Die Mediabook-Ausgabe
Die Neuauflage von Koch Media enthält neben Blu-ray und DVD noch ein 16-seitiges Booklet mit vielen weiteren Informationen zum Film.
Der Schrecken der Medusa war bislang nur in einer 2006 erschienenen DVD-Version erhältlich, die jedoch keine Extras aufwies und auch in Sachen Bild- und Ton-Qualität nicht wirklich herausragend war. Wie schwach diese Version war, fällt erst im Vergleich mit der neuen Mediabook-Ausgabe auf, die auf beiden Formaten zeigt, wie viel man aus dem bestehenden Material herausholen konnte.
In den ersten Szenen des Films ruckelt das Bild der Blu-ray manchmal ein wenig, wird dann aber schnell sehr klar und sehr detailreich.

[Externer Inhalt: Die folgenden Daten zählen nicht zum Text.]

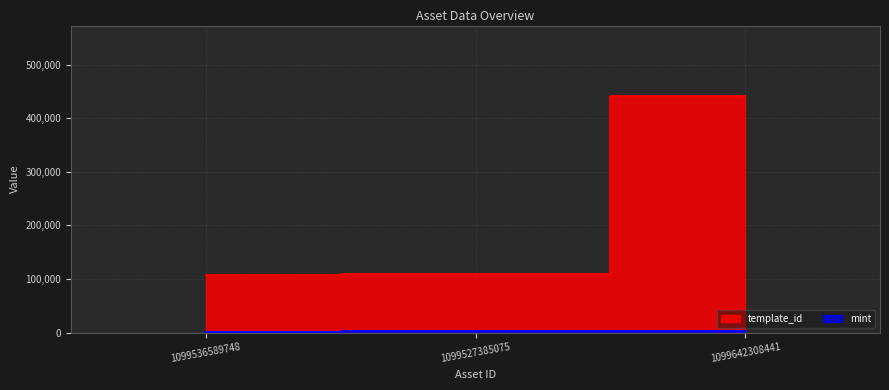

What is the difference between the maximum and second lowest values in the template_id series?

332402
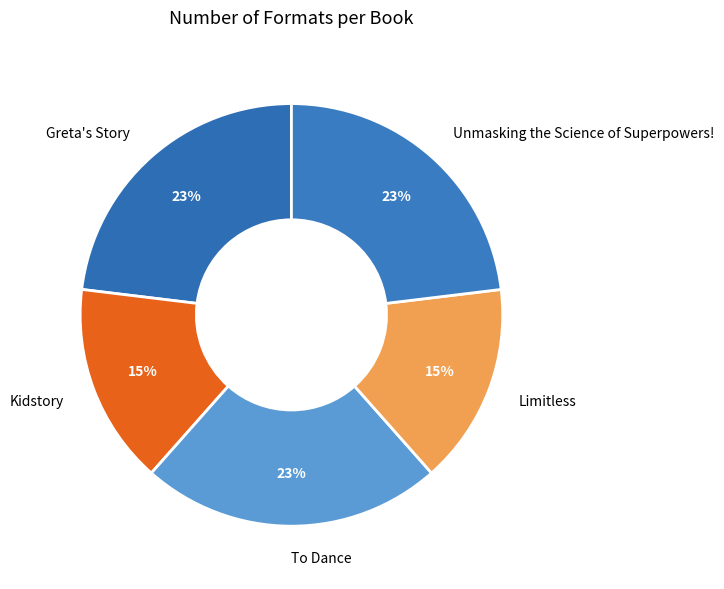

What percentage is the Greta's Story slice, to the nearest percent?

23%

Leider fallen die Extras auf beiden Formaten spärlich aus, denn bis auf ein unkommentiertes „Making-Of“, das eher eine B-Roll darstellt (also eine Sicht der Aufnahmen aus einem anderen Blickwinkel und während der Vorbereitung einzelner Szene) und einen (zugegebenermaßen interessanten) Audiokommentar gibt es hier nicht viel zu sehen.
Fazit
Wenn man einem mehr als vierzig Jahre alten Film eine solche Sonderausgabe zugesteht, muss es sich doch eigentlich um ein vergessenes Meisterwerk handeln, möchte man meinen.
Doch eine solche Einschätzung wäre sicherlich vermessen. Wer bei Filmen, die nicht in den letzten zwanzig Jahren gedreht wurden, normalerweise die Nase rümpft, wird vermutlich auch hier den Daumen nach unten recken. 1978 bezeichnete Filmkritiker Roger Ebert den Film gar als den schlechtesten Film des Jahres, doch in den Jahrzehnten danach erwarb er sich unter Freunden außergewöhnlicher Genre-Filme einen gewissen Kultstatus.
Der seltsam erscheinende Titel bezieht sich übrigens auf die Sagengestalt Medusa, die als eine von drei Gorgonen geschaffen wurde, um mit ihren besonderen Fähigkeiten gegen die Götter zu kämpfen. Es wird schon zu Anfang klar, dass John Morlar in diesem Fall die Rolle einer solchen Gorgone zufallen könnte.
Der Schrecken der Medusa entzieht sich dennoch einer klaren Genredefinition. Ist er ein Katastrophenfilm? Ein Krimi? Horror? Science-Fiction? Vielleicht all das, aber vielleicht auch einfach etwas eigenes. Er ist auf jeden Fall ein Film, wie man ihn heute nicht mehr drehen würde, dafür ist er zu ruhig, lässt sich zu viel Zeit beim Aufbau seiner Geschichte, setzt über weite Strecken auf Dialoge und zeigt oft nur subtile Zeichen dessen, was eigentlich vorgeht.
Man sollte also wissen, worauf man sich bei diesem Film einlässt. Für mich gehört Der Schrecken der Medusa schon lange zu meinen Lieblingen, und als Fan kann ich natürlich nur empfehlen, sich die Neuauflage in ihrer ganzen Qualität anzusehen.
Der Schrecken der Medusa ist am 30. Januar 2020 als Mediabook erschienen.
Disclaimer: Wir haben ein Rezensionsexemplar des Mediabooks von der Firma Koch Media GmbH erhalten.